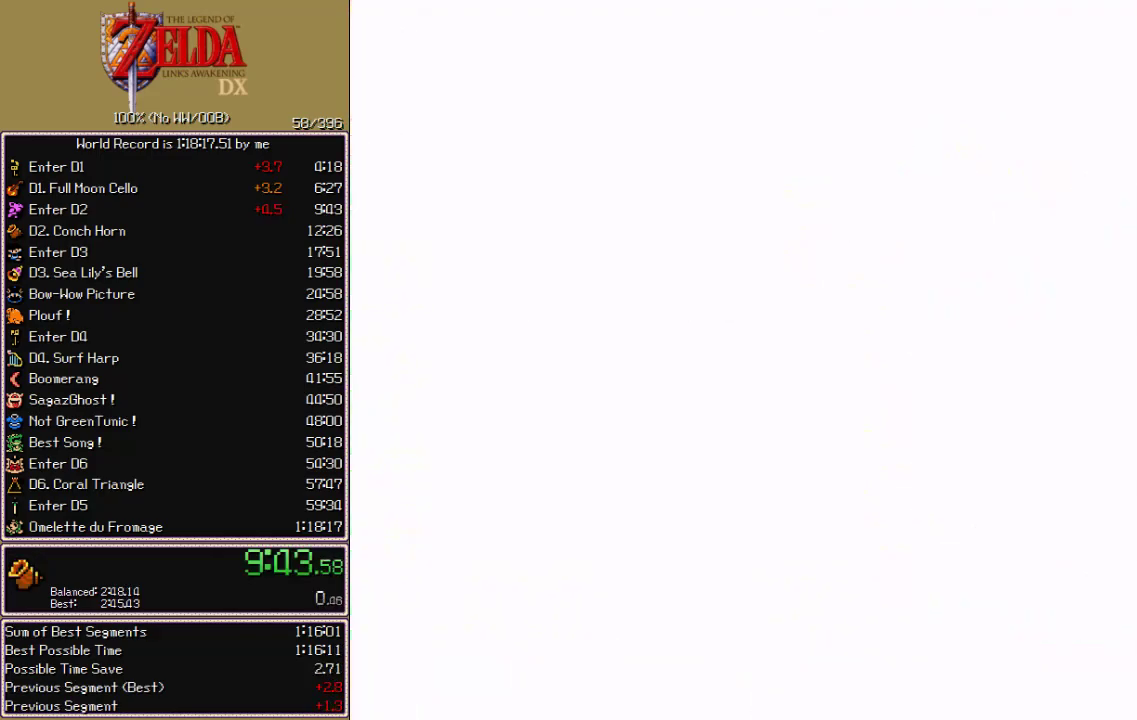
{"buttons": ["DPAD_UP"], "events": []}
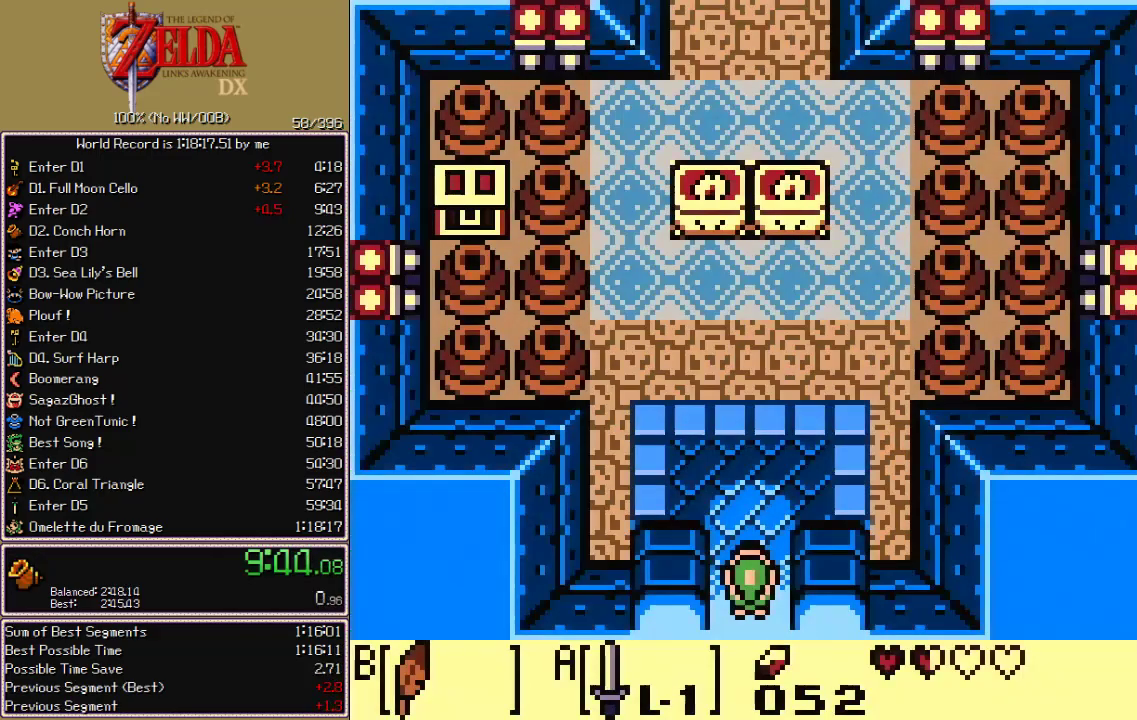
{"buttons": [], "events": [[100, "B", "down"], [200, "DPAD_LEFT", "down"], [317, "B", "up"], [483, "DPAD_UP", "up"], [500, "DPAD_LEFT", "up"]]}
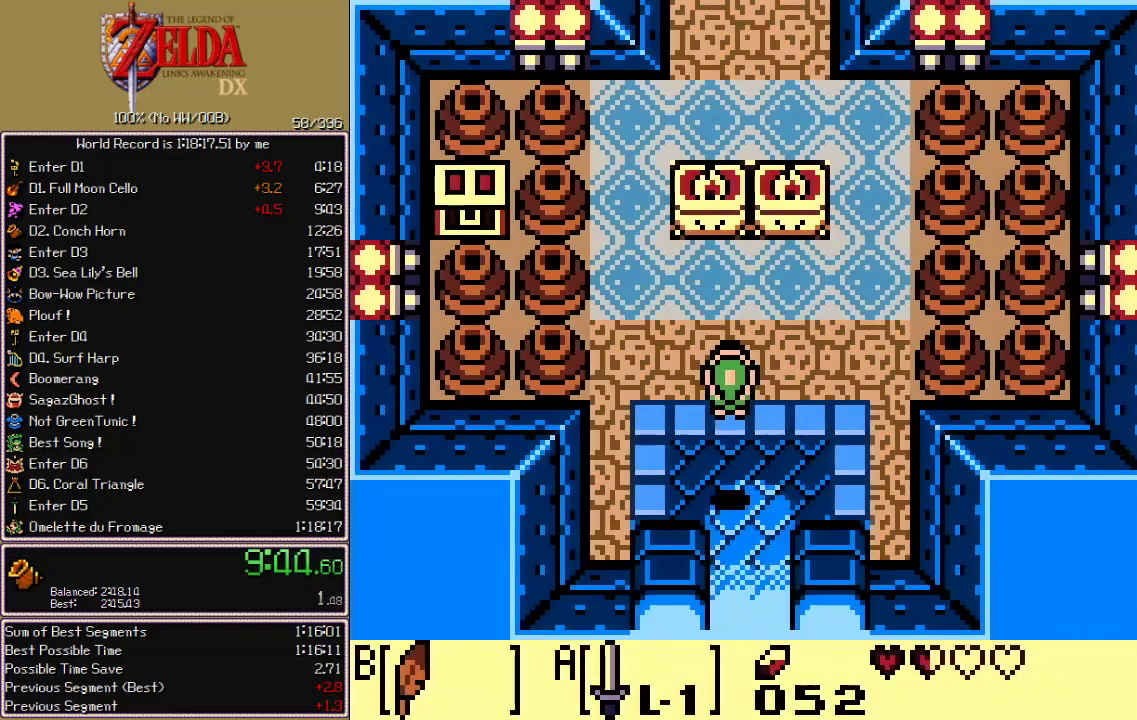
{"buttons": ["B"], "events": [[200, "B", "down"], [267, "B", "up"], [350, "B", "down"], [417, "B", "up"], [483, "B", "down"]]}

====

Assignment: Among the lines of the preceding data, which ones hold the word "down"? List them.

Task output:
{"buttons": [], "events": [[100, "B", "down"], [200, "DPAD_LEFT", "down"], [317, "B", "up"], [483, "DPAD_UP", "up"], [500, "DPAD_LEFT", "up"]]}
{"buttons": ["B"], "events": [[200, "B", "down"], [267, "B", "up"], [350, "B", "down"], [417, "B", "up"], [483, "B", "down"]]}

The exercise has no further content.